Sur la scène nationale, son appartenance à la famille gaulliste et son amitié avec Jacques Chirac ont longtemps amené les observateurs et les journalistes à le placer sur les listes des « ministrables ». Après avoir été membre du RPR, de l’UMP et des Républicains, le voici sans étiquette, préférant quitter le parti en 2018, sans imaginer un instant rejoindre une autre formation. « Il ne reste plus grand chose du gaullisme dans le parti. J’étais et je reste gaulliste. Cela veut dire quelque chose, et pas uniquement dans la vie politique. Le gaullisme c’est avoir une certaine attitude, une certaine idée de la France, de la place de la France dans le monde et une certaine idée de l’Homme aussi ».

Quant à l’amitié en politique, elle reste chose rare.

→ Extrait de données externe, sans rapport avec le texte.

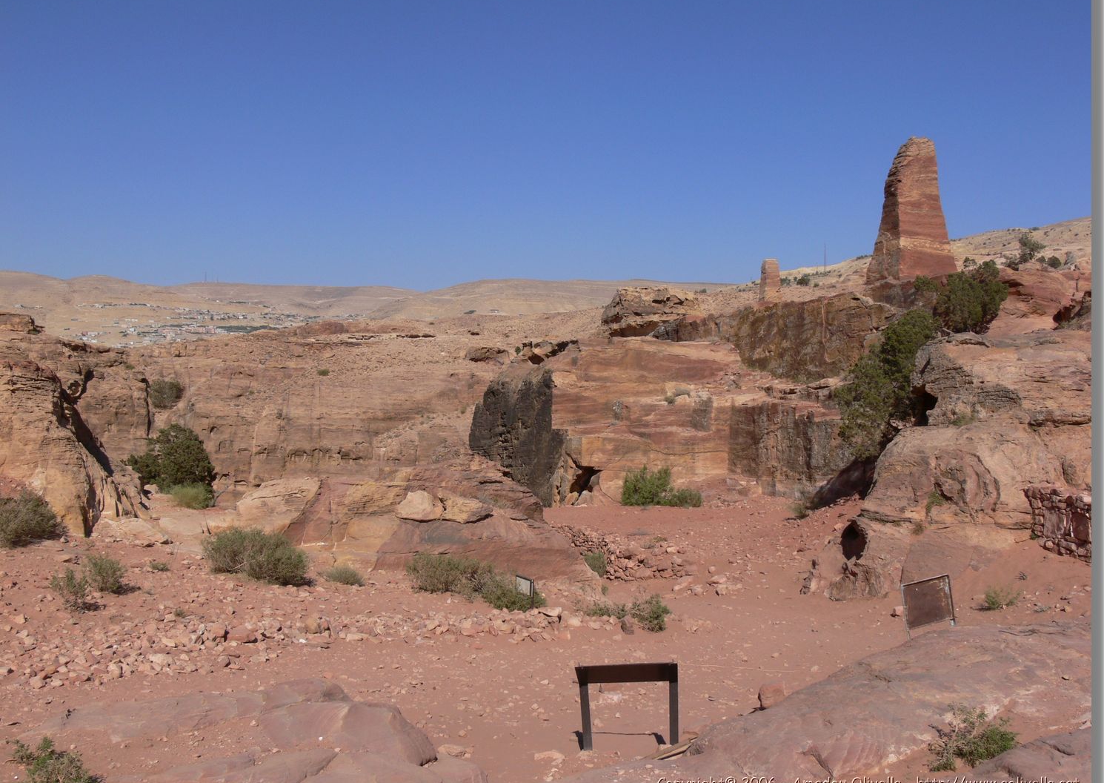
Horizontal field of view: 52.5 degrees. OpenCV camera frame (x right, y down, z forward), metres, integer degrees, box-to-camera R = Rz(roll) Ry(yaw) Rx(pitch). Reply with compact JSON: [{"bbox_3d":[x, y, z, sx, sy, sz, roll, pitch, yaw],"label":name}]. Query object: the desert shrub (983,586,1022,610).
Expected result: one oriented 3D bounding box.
[{"bbox_3d":[6.748,3.102,16.800,0.570,0.350,0.510,1,3,22],"label":"desert shrub"}]

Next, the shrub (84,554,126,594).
[{"bbox_3d":[-7.266,2.972,18.200,0.660,0.600,0.590,-1,3,-22],"label":"shrub"}]

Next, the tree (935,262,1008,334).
[{"bbox_3d":[13.885,-3.094,37.000,2.420,2.240,2.300,1,3,21],"label":"tree"}]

Il cite Michel Barnier, élu comme lui conseiller général en 1973, à qui il a d’ailleurs demandé de lui remettre ses insignes de Chevalier de la Légion d’Honneur en 2009. « Si on a beaucoup d’occasions de se faire des amis en politique, on a aussi beaucoup d’occasions de se faire des adversaires… et pas toujours dans le camp opposé ».

Côté privé, marié à Sabine, qui vient d’intégrer le Conseil municipal de Châlons en tant que 4e adjointe en charge de l’Education, Bruno Bourg-Broc est aussi connu pour être un collectionneur averti de crèches. Il en possède, avec son épouse, plus de 2000 du monde entier, qu’il expose régulièrement. « Je collectionne aussi les affiches politiques – j’en ai plus de 3 000 – , mais aussi les faire-parts de mariage, les menus, les médailles… », s’amuse-t-il. Une passion dévorante que la politique ne lui a pas laissé le temps de classer comme il l’aurait souhaité. Détenteur notamment de la Pléiade dans son intégralité, il revendique pas moins de 18 collections en cours. Peut-être trouvera-t-il le temps de faire du tri, après quelques jours de vacances passées chez son fils à Aix-en-Provence au sortir de son dernier conseil communautaire le 11 juillet. Le temps d’écrire sans doute et de penser au sens de l’engagement politique , comme il aime à le faire, lorsqu’il cite l’Abbé Becquey, un autre célèbre châlonnais : « Il faut coudre et découdre sans jamais déchirer. Gouverner les Hommes c’est les réunir et leur apprendre à se supporter les uns les autres ».

Parcours

25 février 1945 Naissance à Châlons-sur-Marne
1973 Première élection en tant que Conseiller général de la Marne.
1980 Devient conseiller régional de Champagne-Ardenne.
1982 Elu Député de la 3e circonscription de la Marne.
1995 Elu maire de Châlons et président du District.
2014 Elu président de Châlons Agglo, après avoir décidé de ne pas se représenter à sa propre succession à la mairie.
11 juillet 2020 Met fin à 47 années d’engagement politique et 120 années de mandats à l’issue du Conseil de Châlons Agglo.